Tive o privilégio de nascer em um ambiente musical, com a minha família, que me influenciou bastante. O meu bisavô tocava fole de oito baixos, os tios do meu pai tocavam sanfona... Agricultores, eles moravam na região rural de Itaporanga e ganhavam a vida tocando, à noite, nas festas, e, de dia, lavourando. Nasci em João Pessoa, mas a minha família inteira é de Itaporanga, no Alto Sertão da Paraíba. Todas as minhas férias foram vividas entre o Litoral e o Sertão. Eu sempre estava lá, com a sanfona, no meio do terreiro, no sítio. A gente ficava por ali brincando, escutando forró, comendo as comidas de vovó, e tal. E sempre com muito Luiz Gonzaga, Trio Nordestino, depois Sivuca... Foi muito bom ter nascido em um ambiente que já respirava música, desde que a gente acordava. Desde muito criança, eu via meu pai tocando violão. Ele me ensinou a tocar cada nota de vários choros e outras músicas, via oral, mesmo. Tenho aptidão para música desde criança, de fato. Mais tarde, fiz o superior em Música, bacharelado. Quando entendi que era isso, de fato, o que eu ia levar para a minha vida. O interior, naquela época, proporcionava liberdade para as crianças. A gente podia ficar na rua brincando, ou no meio do sítio, nas carroças com os bichos. Foram os meus primeiros contatos com os sons, da natureza, do sertão. Na verdade, com quatro anos de idade eu já ia para a orquestra (Orquestra Infantil da Paraíba). Múltiplos universos, contatos com muitas formas de tocar, cantar. Isso tudo construiu a minha personalidade musical, porque, mais tarde, eu quis estudar um pouco mais música clássica, saber como escrever, como arranjar – coisa que o próprio Sivuca, que nasceu em Itabaiana, aqui na Paraíba, fez: foi para as salas de concerto.

Desde criança você já pensava em ser artista?

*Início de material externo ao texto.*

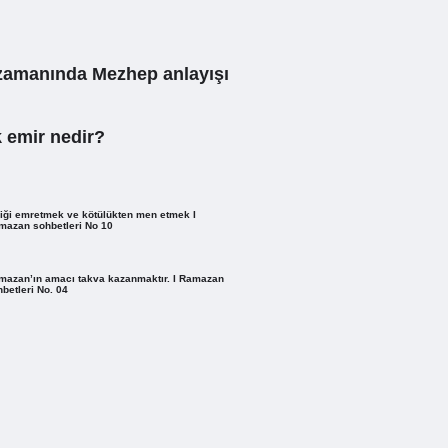
zamanında Mezhep anlayışı
k emir nedir?
liği emretmek ve kötülükten men etmek I
mazan sohbetleri No 10
mazan’ın amacı takva kazanmaktır. I Ramazan
betleri No. 04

Fui sendo... A música estava na minha vida. De início, eu apenas era musicista. Não creio que racionalizasse com algo do tipo “tenho o sonho de ser uma grande artista”. Acho que fui vivendo a arte porque ela, como falei, já era tão parte da minha vida, que eu achava que era aquilo mesmo. Então, eu gostava, me divertia. Meus amigos eram músicos, também. Um universo tão natural, que não era algo que eu dissesse “Eu quero ser isso”, porque eu já era. Acho que eu já sou artista desde criança. Só bem depois, entendi que seria também a minha profissão, e ganharia dinheiro fazendo aquilo. Quando me mudei para o Rio de Janeiro, passei a querer levar a minha música para cada vez mais gente. Aí, sim, vem uma vontade de ser uma artista mais popular, mais pop. Acho que é aí que começou minha busca por essa persona artística que eu venho construindo; artística e tão plural também, porque fui agarrando tudo o que apareceu na minha frente. Eu me permiti muito. A minha luta foi sempre para não me enquadrar em nada. Às vezes, a gente não é muito compreendida. Tenho uma raiz muito forte, e a música nordestina sempre é o meu Norte. Eu sou forrozeira de essência, porque foi assim que comecei, e fui agregando outras coisas e me descobrindo artista, querendo trabalhar isso. Querendo desenhar minha carreira, conquistar mais público, fazer mais, produzir, me expressar.... A atuação me ajudou bastante, nesses anseios. Sou tão ansiosa por criar, gosto de novidades, de sentir que estou aprendendo. Quando acho que estou insistindo na mesma coisa há muito tempo, já fico agoniada, quero aprender uma coisa diferente. E ficava pensando: “meu Deus, será que isso é natural?” Porque é tanta ansiedade de criar... E aí, fui entendendo que sou assim, e também achando isso legal e natural, porque, às vezes, as pessoas querem, sei lá, colocar você em alguma caixa. Descobri que o meu poder, a minha diferença é essa, e de ser essa coisa inventiva.

Qual foi o primeiro instrumento que você tocou?
Violino. Depois, piano. Porque comecei, com quatro anos, a ir para a orquestra. Minha mãe já levava a gente para essa coisa da musicalização. Meus pais quiseram potencializar o talento, trabalhar isso. Depois, o Espaço Cultural, em João Pessoa, um ambiente que tem peças de teatro, aulas de música, concertos... Depois, fui para a universidade. Após o violino, muito criança, veio o piano, com a Dona Norma, que foi uma maestrina que me ensinou muita coisa. Era uma mulher argentina que veio para a Paraíba, onde morou muitos anos, e formou uma escola de músicos.